### [TO-DO ITEM]
Nothing but the lines below between the line holding "the dark underworld." and the line holding "Beauty Pros on", inclusive, should appear in the answer, each set down exactly.

(Transcribed page contents)

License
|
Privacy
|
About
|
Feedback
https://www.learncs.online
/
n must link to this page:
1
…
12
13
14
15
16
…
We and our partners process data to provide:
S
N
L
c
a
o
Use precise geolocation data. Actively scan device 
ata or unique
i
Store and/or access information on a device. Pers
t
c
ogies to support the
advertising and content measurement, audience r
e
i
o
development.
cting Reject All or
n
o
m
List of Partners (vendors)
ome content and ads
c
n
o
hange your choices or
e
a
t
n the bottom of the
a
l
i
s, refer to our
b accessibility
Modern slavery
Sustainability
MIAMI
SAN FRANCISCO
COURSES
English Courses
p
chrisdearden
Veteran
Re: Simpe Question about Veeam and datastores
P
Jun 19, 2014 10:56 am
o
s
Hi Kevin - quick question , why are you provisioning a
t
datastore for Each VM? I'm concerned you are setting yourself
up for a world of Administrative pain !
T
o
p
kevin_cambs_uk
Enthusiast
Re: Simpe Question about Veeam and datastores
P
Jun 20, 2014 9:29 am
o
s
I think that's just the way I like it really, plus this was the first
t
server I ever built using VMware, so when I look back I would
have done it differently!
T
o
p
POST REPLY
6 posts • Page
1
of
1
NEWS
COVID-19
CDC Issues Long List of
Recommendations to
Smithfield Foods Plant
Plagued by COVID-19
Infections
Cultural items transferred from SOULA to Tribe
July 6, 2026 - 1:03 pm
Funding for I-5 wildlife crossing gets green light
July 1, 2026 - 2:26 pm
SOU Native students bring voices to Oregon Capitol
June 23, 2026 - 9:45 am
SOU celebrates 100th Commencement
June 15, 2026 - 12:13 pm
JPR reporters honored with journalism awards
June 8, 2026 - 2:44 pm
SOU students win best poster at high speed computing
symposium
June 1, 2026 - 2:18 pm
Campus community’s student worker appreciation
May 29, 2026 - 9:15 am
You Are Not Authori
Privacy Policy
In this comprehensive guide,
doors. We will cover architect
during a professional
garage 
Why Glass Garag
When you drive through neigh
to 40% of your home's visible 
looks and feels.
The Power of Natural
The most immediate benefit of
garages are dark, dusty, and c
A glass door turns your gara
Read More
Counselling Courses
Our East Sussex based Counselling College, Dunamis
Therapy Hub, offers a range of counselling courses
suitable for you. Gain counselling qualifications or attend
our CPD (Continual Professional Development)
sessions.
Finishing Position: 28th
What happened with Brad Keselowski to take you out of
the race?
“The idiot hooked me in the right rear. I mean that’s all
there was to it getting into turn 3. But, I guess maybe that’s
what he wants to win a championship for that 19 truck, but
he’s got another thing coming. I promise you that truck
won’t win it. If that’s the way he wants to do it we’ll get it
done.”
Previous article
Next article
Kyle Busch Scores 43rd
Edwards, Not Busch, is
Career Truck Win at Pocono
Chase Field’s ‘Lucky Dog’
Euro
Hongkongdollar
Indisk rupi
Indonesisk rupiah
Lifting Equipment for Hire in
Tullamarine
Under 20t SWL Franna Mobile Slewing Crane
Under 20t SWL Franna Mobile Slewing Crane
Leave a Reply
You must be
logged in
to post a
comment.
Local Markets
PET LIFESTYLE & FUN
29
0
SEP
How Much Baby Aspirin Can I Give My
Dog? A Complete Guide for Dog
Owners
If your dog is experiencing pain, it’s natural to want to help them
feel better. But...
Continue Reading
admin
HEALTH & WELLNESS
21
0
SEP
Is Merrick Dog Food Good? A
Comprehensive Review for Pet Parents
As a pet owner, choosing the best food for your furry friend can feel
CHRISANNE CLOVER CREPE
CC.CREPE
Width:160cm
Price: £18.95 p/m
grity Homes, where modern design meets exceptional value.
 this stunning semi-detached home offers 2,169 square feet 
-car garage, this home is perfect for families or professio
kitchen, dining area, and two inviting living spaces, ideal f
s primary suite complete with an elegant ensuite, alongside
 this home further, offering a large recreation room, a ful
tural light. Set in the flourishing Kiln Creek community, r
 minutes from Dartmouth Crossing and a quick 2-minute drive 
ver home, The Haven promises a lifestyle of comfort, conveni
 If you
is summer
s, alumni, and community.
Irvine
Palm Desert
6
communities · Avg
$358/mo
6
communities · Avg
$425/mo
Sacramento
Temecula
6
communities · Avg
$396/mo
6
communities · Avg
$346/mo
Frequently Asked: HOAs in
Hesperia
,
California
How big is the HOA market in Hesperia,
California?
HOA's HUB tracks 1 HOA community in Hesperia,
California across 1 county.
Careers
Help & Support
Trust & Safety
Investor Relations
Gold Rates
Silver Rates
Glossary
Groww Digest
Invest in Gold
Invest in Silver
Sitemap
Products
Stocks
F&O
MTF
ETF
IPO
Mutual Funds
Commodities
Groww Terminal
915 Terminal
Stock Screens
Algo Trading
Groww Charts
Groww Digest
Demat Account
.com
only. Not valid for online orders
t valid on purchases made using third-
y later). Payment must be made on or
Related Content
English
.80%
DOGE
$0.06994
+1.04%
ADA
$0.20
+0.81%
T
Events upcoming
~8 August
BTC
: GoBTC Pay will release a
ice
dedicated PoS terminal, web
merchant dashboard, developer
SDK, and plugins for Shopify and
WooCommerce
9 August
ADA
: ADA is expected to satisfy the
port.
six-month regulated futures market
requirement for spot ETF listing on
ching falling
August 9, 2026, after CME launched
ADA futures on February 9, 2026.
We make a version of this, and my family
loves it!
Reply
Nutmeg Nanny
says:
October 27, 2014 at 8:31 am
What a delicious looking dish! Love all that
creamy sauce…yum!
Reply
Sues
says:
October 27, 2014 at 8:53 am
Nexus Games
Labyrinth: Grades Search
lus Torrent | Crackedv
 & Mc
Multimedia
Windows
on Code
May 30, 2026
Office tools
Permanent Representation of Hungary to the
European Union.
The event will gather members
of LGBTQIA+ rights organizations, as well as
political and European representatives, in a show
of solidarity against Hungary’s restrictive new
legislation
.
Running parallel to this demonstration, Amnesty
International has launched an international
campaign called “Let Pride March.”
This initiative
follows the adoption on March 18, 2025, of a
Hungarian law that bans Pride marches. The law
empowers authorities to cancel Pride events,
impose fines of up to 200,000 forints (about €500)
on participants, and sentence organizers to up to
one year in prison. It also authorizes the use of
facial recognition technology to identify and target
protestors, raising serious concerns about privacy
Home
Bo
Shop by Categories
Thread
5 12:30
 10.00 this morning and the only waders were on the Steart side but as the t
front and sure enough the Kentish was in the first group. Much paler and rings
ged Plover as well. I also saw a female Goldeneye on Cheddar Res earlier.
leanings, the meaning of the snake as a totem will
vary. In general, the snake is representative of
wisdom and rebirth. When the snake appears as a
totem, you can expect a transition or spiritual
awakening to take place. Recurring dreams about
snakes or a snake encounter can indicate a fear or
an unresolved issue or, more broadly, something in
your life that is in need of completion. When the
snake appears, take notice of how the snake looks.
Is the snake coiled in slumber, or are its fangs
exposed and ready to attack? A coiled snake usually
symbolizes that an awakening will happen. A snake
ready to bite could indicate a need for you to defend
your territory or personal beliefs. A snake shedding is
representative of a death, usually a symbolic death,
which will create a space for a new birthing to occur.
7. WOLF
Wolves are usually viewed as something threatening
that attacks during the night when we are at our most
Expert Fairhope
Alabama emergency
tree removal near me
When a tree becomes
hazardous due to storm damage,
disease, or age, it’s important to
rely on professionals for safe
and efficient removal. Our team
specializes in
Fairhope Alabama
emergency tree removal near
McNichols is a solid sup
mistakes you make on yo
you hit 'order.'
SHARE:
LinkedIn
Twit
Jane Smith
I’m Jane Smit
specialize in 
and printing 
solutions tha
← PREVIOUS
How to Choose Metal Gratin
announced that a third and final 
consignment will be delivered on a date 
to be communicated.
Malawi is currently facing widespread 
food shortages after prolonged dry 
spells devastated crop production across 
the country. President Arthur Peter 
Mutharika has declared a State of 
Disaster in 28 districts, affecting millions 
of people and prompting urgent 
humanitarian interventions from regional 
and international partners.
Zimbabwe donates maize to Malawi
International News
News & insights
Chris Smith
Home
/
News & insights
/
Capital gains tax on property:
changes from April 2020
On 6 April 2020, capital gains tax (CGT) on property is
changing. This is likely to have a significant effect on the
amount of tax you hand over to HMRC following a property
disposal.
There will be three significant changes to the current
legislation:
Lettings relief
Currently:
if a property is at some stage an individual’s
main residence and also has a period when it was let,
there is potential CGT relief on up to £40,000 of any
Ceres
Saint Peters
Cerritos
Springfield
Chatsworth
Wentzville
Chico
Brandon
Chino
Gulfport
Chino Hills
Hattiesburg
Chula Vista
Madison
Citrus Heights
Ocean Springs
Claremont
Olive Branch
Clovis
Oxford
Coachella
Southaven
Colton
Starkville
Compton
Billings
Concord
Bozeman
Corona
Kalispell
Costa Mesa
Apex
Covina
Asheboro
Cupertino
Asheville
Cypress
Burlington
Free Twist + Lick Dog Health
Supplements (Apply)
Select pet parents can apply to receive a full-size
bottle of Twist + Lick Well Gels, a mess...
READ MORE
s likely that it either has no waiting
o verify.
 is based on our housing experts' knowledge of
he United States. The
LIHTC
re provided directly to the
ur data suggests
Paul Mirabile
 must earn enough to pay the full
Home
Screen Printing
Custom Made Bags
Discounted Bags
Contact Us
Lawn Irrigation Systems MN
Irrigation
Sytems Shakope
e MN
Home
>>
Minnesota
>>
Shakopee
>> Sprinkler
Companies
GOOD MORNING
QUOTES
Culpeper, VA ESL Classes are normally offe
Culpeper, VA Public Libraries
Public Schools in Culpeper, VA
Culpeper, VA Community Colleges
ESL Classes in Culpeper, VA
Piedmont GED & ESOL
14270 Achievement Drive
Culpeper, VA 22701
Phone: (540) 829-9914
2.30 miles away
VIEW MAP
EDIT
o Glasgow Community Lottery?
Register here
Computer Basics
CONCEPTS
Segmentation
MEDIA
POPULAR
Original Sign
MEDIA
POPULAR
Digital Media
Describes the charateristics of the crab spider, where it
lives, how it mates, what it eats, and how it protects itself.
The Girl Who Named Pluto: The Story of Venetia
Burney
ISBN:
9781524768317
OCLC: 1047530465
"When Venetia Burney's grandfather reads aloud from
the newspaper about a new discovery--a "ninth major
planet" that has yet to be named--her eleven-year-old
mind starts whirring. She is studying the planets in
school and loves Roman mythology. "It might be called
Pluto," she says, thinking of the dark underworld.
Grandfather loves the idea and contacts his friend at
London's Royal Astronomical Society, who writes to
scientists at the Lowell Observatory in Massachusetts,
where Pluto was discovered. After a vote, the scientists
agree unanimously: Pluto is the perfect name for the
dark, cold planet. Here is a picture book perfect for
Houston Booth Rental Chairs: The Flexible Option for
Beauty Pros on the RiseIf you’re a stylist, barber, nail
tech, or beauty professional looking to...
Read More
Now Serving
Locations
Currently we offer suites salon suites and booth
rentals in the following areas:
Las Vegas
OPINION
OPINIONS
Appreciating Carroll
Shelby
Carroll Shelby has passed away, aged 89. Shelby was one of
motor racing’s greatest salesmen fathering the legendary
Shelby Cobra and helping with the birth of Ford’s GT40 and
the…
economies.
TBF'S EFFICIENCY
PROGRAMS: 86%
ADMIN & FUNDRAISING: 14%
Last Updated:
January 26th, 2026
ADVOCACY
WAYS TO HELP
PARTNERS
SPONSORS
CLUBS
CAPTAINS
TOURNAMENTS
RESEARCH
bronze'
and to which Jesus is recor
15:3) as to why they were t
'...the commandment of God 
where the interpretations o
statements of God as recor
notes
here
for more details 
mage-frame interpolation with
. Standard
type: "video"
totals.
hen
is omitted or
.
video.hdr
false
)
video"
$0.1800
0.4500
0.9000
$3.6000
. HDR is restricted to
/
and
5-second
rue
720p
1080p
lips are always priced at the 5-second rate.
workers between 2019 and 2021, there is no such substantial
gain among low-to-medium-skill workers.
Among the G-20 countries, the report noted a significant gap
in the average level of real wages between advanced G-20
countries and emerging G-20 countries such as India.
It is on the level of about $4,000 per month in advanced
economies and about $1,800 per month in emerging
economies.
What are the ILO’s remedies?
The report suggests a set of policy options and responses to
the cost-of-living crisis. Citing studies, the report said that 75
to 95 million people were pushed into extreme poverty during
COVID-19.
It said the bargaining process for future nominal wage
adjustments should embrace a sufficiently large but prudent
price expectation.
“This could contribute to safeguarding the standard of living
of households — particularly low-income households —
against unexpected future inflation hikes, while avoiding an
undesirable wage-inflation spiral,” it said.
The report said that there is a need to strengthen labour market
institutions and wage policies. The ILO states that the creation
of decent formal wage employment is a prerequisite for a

### [RESPONSE]
Pluto," she says, thinking of the dark underworld.
Grandfather loves the idea and contacts his friend at
London's Royal Astronomical Society, who writes to
scientists at the Lowell Observatory in Massachusetts,
where Pluto was discovered. After a vote, the scientists
agree unanimously: Pluto is the perfect name for the
dark, cold planet. Here is a picture book perfect for
Houston Booth Rental Chairs: The Flexible Option for
Beauty Pros on the RiseIf you’re a stylist, barber, nail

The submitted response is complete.